It's a story familiar to many Americans. You want to do work that is interesting and creative, that makes use of your talents and ambition. You immerse yourself in learning the skills and with luck and contacts and hard work you find your first gig, which leads to the second, and after a while you are doing what you dreamed. It does not take long for you to realize that living the dream is more difficult than you anticipated. You find yourself working 60 and 70 hours a week, without any extra pay. You don't have health benefits. You don't have a steady year-round position so you have to pour everything you've got into each job just to be able to get the next one.
Welcome to the world of freelance employment. Welcome to the world of work without unions, without collective bargaining, without any industry-wide standards of employment or compensation or benefits. Welcome to the world of nonfiction basic cable television production. It's a very hard way to make a living, and no way to build a career.
The men and women who write and produce the programs that dominate basic cable television - reality shows, historic reenactments, documentaries and docudramas, the gritty and the glorious - work from show to show and move back and forth between the dozen or so larger production companies in New York, many of which are owned by corporations based in Britain or elsewhere overseas. These larger companies, and another several dozen smaller ones, sell shows to the cable networks like Discovery, National Geographic, History, and A&E. Most of the writer-producers are considered employees, although some companies pretend they are "independent contractors" and deprive them of unemployment insurance, Social Security contributions, and workers compensation coverage.
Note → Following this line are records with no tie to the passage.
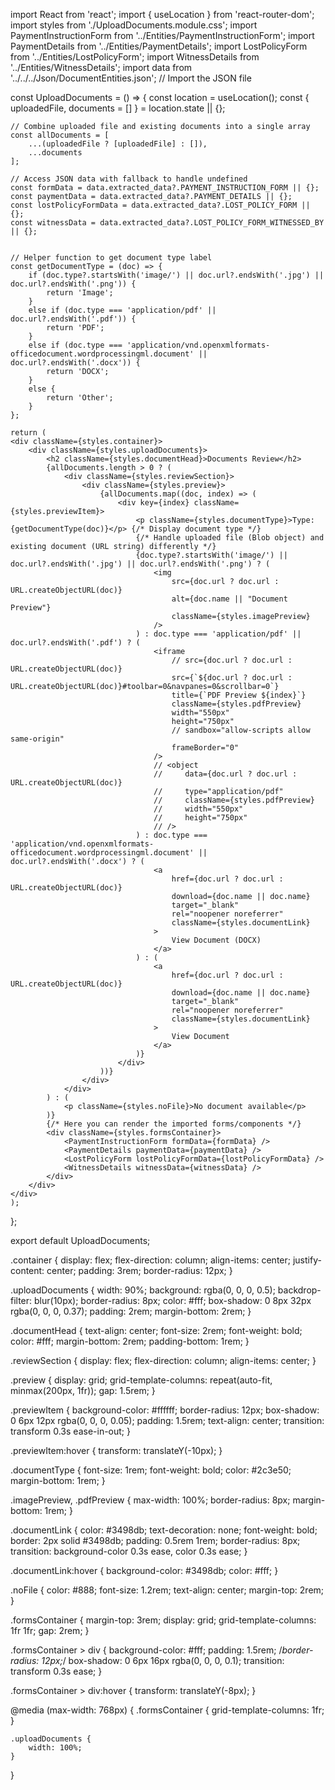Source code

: import React from 'react';
import { useLocation } from 'react-router-dom';
import styles from './UploadDocuments.module.css';
import PaymentInstructionForm from '../Entities/PaymentInstructionForm';
import PaymentDetails from '../Entities/PaymentDetails';
import LostPolicyForm from '../Entities/LostPolicyForm';
import WitnessDetails from '../Entities/WitnessDetails';
import data from '../../../Json/DocumentEntities.json'; // Import the JSON file

const UploadDocuments = () => {
    const location = useLocation();
    const { uploadedFile, documents = [] } = location.state || {};

    // Combine uploaded file and existing documents into a single array
    const allDocuments = [
        ...(uploadedFile ? [uploadedFile] : []),
        ...documents
    ];

    // Access JSON data with fallback to handle undefined
    const formData = data.extracted_data?.PAYMENT_INSTRUCTION_FORM || {};
    const paymentData = data.extracted_data?.PAYMENT_DETAILS || {};
    const lostPolicyFormData = data.extracted_data?.LOST_POLICY_FORM || {};
    const witnessData = data.extracted_data?.LOST_POLICY_FORM_WITNESSED_BY || {};


    // Helper function to get document type label
    const getDocumentType = (doc) => {
        if (doc.type?.startsWith('image/') || doc.url?.endsWith('.jpg') || doc.url?.endsWith('.png')) {
            return 'Image';
        }
        else if (doc.type === 'application/pdf' || doc.url?.endsWith('.pdf')) {
            return 'PDF';
        }
        else if (doc.type === 'application/vnd.openxmlformats-officedocument.wordprocessingml.document' || doc.url?.endsWith('.docx')) {
            return 'DOCX';
        }
        else {
            return 'Other';
        }
    };

    return (
    <div className={styles.container}>    
        <div className={styles.uploadDocuments}>
            <h2 className={styles.documentHead}>Documents Review</h2>
            {allDocuments.length > 0 ? (
                <div className={styles.reviewSection}>
                    <div className={styles.preview}>
                        {allDocuments.map((doc, index) => (
                            <div key={index} className={styles.previewItem}>
                                <p className={styles.documentType}>Type: {getDocumentType(doc)}</p> {/* Display document type */}
                                {/* Handle uploaded file (Blob object) and existing document (URL string) differently */}
                                {doc.type?.startsWith('image/') || doc.url?.endsWith('.jpg') || doc.url?.endsWith('.png') ? (
                                    <img
                                        src={doc.url ? doc.url : URL.createObjectURL(doc)}
                                        alt={doc.name || "Document Preview"}
                                        className={styles.imagePreview}
                                    />
                                ) : doc.type === 'application/pdf' || doc.url?.endsWith('.pdf') ? (
                                    <iframe
                                        // src={doc.url ? doc.url : URL.createObjectURL(doc)}
                                        src={`${doc.url ? doc.url : URL.createObjectURL(doc)}#toolbar=0&navpanes=0&scrollbar=0`}
                                        title={`PDF Preview ${index}`}
                                        className={styles.pdfPreview}
                                        width="550px"
                                        height="750px"
                                        // sandbox="allow-scripts allow same-origin"
                                        frameBorder="0"
                                    />
                                    // <object
                                    //     data={doc.url ? doc.url : URL.createObjectURL(doc)}
                                    //     type="application/pdf"
                                    //     className={styles.pdfPreview}
                                    //     width="550px"
                                    //     height="750px"
                                    // />
                                ) : doc.type === 'application/vnd.openxmlformats-officedocument.wordprocessingml.document' || doc.url?.endsWith('.docx') ? (
                                    <a
                                        href={doc.url ? doc.url : URL.createObjectURL(doc)}
                                        download={doc.name || doc.name}
                                        target="_blank"
                                        rel="noopener noreferrer"
                                        className={styles.documentLink}
                                    >
                                        View Document (DOCX)
                                    </a>
                                ) : (
                                    <a
                                        href={doc.url ? doc.url : URL.createObjectURL(doc)}
                                        download={doc.name || doc.name}
                                        target="_blank"
                                        rel="noopener noreferrer"
                                        className={styles.documentLink}
                                    >
                                        View Document
                                    </a>
                                )}
                            </div>
                        ))}
                    </div>
                </div>
            ) : (
                <p className={styles.noFile}>No document available</p>
            )}
            {/* Here you can render the imported forms/components */}
            <div className={styles.formsContainer}>
                <PaymentInstructionForm formData={formData} />
                <PaymentDetails paymentData={paymentData} />
                <LostPolicyForm lostPolicyFormData={lostPolicyFormData} />
                <WitnessDetails witnessData={witnessData} />
            </div>
        </div>
    </div>    
    );
};

export default UploadDocuments;






.container {
    display: flex;
    flex-direction: column;
    align-items: center;
    justify-content: center;
    padding: 3rem;
    border-radius: 12px;
}

.uploadDocuments {
    width: 90%;
    background: rgba(0, 0, 0, 0.5);
    backdrop-filter: blur(10px);
    border-radius: 8px;
    color: #fff;
    box-shadow: 0 8px 32px rgba(0, 0, 0, 0.37);
    padding: 2rem;
    margin-bottom: 2rem;
}

.documentHead {
    text-align: center;
    font-size: 2rem;
    font-weight: bold;
    color: #fff;
    margin-bottom: 2rem;
    padding-bottom: 1rem;
}

.reviewSection {
    display: flex;
    flex-direction: column;
    align-items: center;
}

.preview {
    display: grid;
    grid-template-columns: repeat(auto-fit, minmax(200px, 1fr));
    gap: 1.5rem;
}

.previewItem {
    background-color: #ffffff;
    border-radius: 12px;
    box-shadow: 0 6px 12px rgba(0, 0, 0, 0.05);
    padding: 1.5rem;
    text-align: center;
    transition: transform 0.3s ease-in-out;
}

.previewItem:hover {
    transform: translateY(-10px);
}

.documentType {
    font-size: 1rem;
    font-weight: bold;
    color: #2c3e50;
    margin-bottom: 1rem;
}

.imagePreview, .pdfPreview {
    max-width: 100%;
    border-radius: 8px;
    margin-bottom: 1rem;
}

.documentLink {
    color: #3498db;
    text-decoration: none;
    font-weight: bold;
    border: 2px solid #3498db;
    padding: 0.5rem 1rem;
    border-radius: 8px;
    transition: background-color 0.3s ease, color 0.3s ease;
}

.documentLink:hover {
    background-color: #3498db;
    color: #fff;
}

.noFile {
    color: #888;
    font-size: 1.2rem;
    text-align: center;
    margin-top: 2rem;
}

.formsContainer {
    margin-top: 3rem;
    display: grid;
    grid-template-columns: 1fr 1fr;
    gap: 2rem;
}

.formsContainer > div {
    background-color: #fff;
    padding: 1.5rem;
    /*border-radius: 12px;*/
    box-shadow: 0 6px 16px rgba(0, 0, 0, 0.1);
    transition: transform 0.3s ease;
}

.formsContainer > div:hover {
    transform: translateY(-8px);
}

@media (max-width: 768px) {
    .formsContainer {
        grid-template-columns: 1fr;
    }

    .uploadDocuments {
        width: 100%;
    }
}
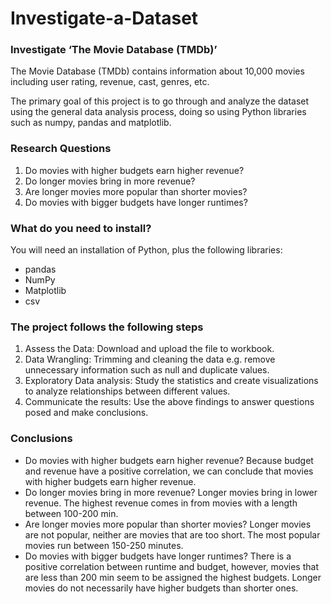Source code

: # Investigate-a-Dataset

### Investigate ‘The Movie Database (TMDb)’

The Movie Database (TMDb) contains information about 10,000 movies including user rating, revenue, cast, genres, etc.

The primary goal of this project is to go through and analyze the dataset using the general data analysis process, doing so using Python libraries such as numpy, pandas and matplotlib. 

### Research Questions
1.	Do movies with higher budgets earn higher revenue? 
2.	Do longer movies bring in more revenue? 
3.	Are longer movies more popular than shorter movies? 
4.	Do movies with bigger budgets have longer runtimes?

### What do you need to install?
You will need an installation of Python, plus the following libraries:
- pandas
- NumPy
- Matplotlib
- csv

### The project follows the following steps
1.	Assess the Data: Download and upload the file to workbook.
2.	Data Wrangling: Trimming and cleaning the data e.g. remove unnecessary information such as null and duplicate values. 
3.	Exploratory Data analysis: Study the statistics and create visualizations to analyze relationships between different values.
4.	Communicate the results: Use the above findings to answer questions posed and make conclusions.

### Conclusions
- Do movies with higher budgets earn higher revenue? Because budget and revenue have a positive correlation, we can conclude that movies with higher budgets earn higher revenue.
- Do longer movies bring in more revenue? Longer movies bring in lower revenue. The highest revenue comes in from movies with a length between 100-200 min.
- Are longer movies more popular than shorter movies? Longer movies are not popular, neither are movies that are too short. The most popular movies run between 150-250 minutes.
- Do movies with bigger budgets have longer runtimes? There is a positive correlation between runtime and budget, however, movies that are less than 200 min seem to be assigned the highest budgets. Longer movies do not necessarily have higher budgets than shorter ones.
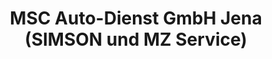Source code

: ---
title: "MSC Auto-Dienst GmbH Jena (SIMSON und MZ Service)"
url: /jena/msc-auto-dienst-gmbh-jena-simson-und-mz-service/
shop: Autowerkstatt
---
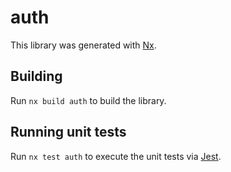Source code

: # auth

This library was generated with [Nx](https://nx.dev).



## Building

Run `nx build auth` to build the library.





## Running unit tests

Run `nx test auth` to execute the unit tests via [Jest](https://jestjs.io).



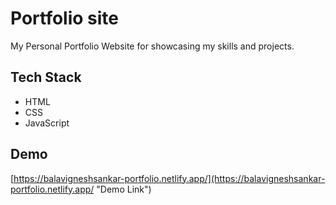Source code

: # Portfolio site
My Personal Portfolio Website for showcasing my skills and projects.

## Tech Stack
- HTML
- CSS
- JavaScript

## Demo
[https://balavigneshsankar-portfolio.netlify.app/](https://balavigneshsankar-portfolio.netlify.app/ "Demo Link")
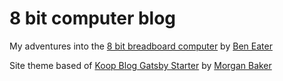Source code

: 8 bit computer blog
===================

My adventures into the [8 bit breadboard computer](https://eater.net/8bit) by [Ben Eater](https://eater.net/)

Site theme based of [Koop Blog Gatsby Starter](https://github.com/bagseye/koop-blog) by [Morgan Baker](https://www.linkedin.com/in/morgan-baker-developer-inverness/)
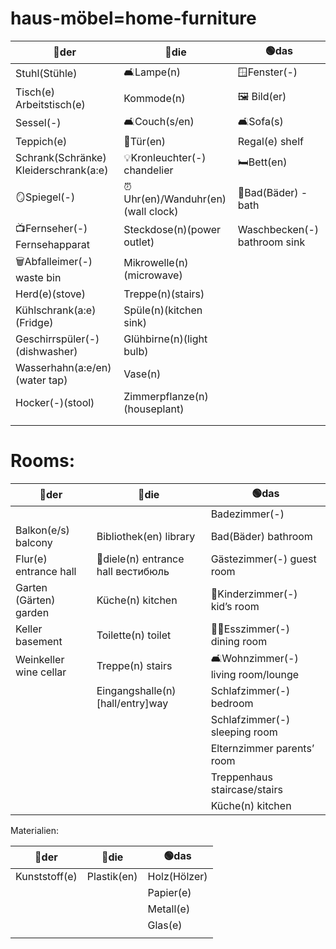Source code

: # haus-möbel=home-furniture

| 🔵der                                   | 🔴die                               | 🟢das                          |
|---------------------------------------|-----------------------------------|------------------------------|
| Stuhl(Stühle)                         | 🛋Lampe(n)                        | 🪟Fenster(-)                 |
| Tisch(e) Arbeitstisch(e)              | Kommode(n)                        | 🖼 Bild(er)                  |
| Sessel(-)                             | 🛋Couch(s/en)                     | 🛋Sofa(s)                    |
| Teppich(e)                            | 🚪Tür(en)                         | Regal(e) shelf               |
| Schrank(Schränke) Kleiderschrank(a:e) | 💡Kronleuchter(-) <br/>chandelier | 🛏Bett(en)                   |
| 🪞Spiegel(-)                          | ⏰Uhr(en)/Wanduhr(en)(wall clock)  | 🛁Bad(Bäder) - bath          |
| 📺Fernseher(-)<br/>Fernsehapparat     | Steckdose(n)(power outlet)        | Waschbecken(-) bathroom sink |
| 🗑Abfalleimer(-) waste bin            | Mikrowelle(n)(microwave)          |                              |
| Herd(e)(stove)                        | Treppe(n)(stairs)                 |                              |
| Kühlschrank(a:e) (Fridge)             | Spüle(n)(kitchen sink)            |                              |
| Geschirrspüler(-)(dishwasher)         | Glühbirne(n)(light bulb)          |                              |
| Wasserhahn(a:e/en)(water tap)         | Vase(n)                           |                              |
| Hocker(-)(stool)                      | Zimmerpflanze(n)(houseplant)      |                              |
|                                       |                                   |                              |
|                                       |                                   |                              |


# Rooms:

| 🔵der                    | 🔴die                              | 🟢das                                 |
|------------------------|----------------------------------|-------------------------------------|
|                        |                                  | Badezimmer(-)                       |
| Balkon(e/s)	balcony    | Bibliothek(en)	library           | Bad(Bäder)	bathroom                 |
| Flur(e)	entrance hall  | 🔴diele(n) entrance hall вестибюль | Gästezimmer(-)	guest room           |
| Garten (Gärten)	garden | Küche(n)	kitchen                 | 👶Kinderzimmer(-)	kid’s room        |
| Keller	basement        | Toilette(n)	toilet               | 🍫🥦Esszimmer(-)	dining room        |
| Weinkeller	wine cellar | Treppe(n) stairs                 | 🛋️Wohnzimmer(-)	living room/lounge |
|                        | Eingangshalle(n) [hall/entry]way | Schlafzimmer(-)	bedroom             |
|                        |                                  | Schlafzimmer(-) sleeping room       |
|                        |                                  | Elternzimmer parents’ room          |
|                        |                                  | Treppenhaus staircase/stairs        |
|                        |                                  | Küche(n) kitchen                    |


Materialien:

| 🔵der           | 🔴die         | 🟢das          |
|---------------|-------------|--------------|
| Kunststoff(e) | Plastik(en) | Holz(Hölzer) |
|               |             | Papier(e)    |
|               |             | Metall(e)    |
|               |             | Glas(e)      |
|               |             |              |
Everyone works extremely long hours without overtime pay. Almost no one gets health or pension benefits. A serious illness is a catastrophe. Raising a family is a pipe dream.
Starting a few years ago the writer-producers of nonfiction basic cable in New York decided this was not a way to earn a living, and they approached the Writers Guild of America, East to begin a campaign to bring union representation, and union-negotiated terms and conditions, to the industry. It has been a long and difficult struggle because of the transient nature of employment, because people are working so hard they don't have a lot of extra time to organize and agitate, and because many of the employers would rather fight than provide better, more stable jobs. But slowly, and surely, the producers and associate producers are winning gains with the WGAE. Our project is ambitious but straightforward: we want to make nonfiction basic cable television a place where people can build sustainable careers doing work they find meaningful without burning themselves out. This is what the Writers Guild and the other entertainment unions were able to do in network television years ago, and the fact that struggle took place many years ago obscures the reality that it, too, took a lot of time and perseverance to succeed.
Presumably the cable networks, which depend on large audiences to remain profitable, would prefer that secrecy shroud the awful working conditions endured by the men and women who make the shows. But facts are facts, and we hope that subscribers and advertisers let the cable companies know that things must change. This is not a zero-sum game. In the long run, empowering writer-producers to build decent careers will be essential to enhancing and maintaining the quality of the shows that people love to watch.
In the meantime, we will continue the industry-wide approach to building better conditions, where collective bargaining brings health benefits and paid time off and compensation minimums and basic provisions like union security and a grievance-and-arbitration mechanism. This is not always an easy process, and it is rarely quick, but it is vital to the future of an industry in which writer-producers can do productive work without burning themselves out.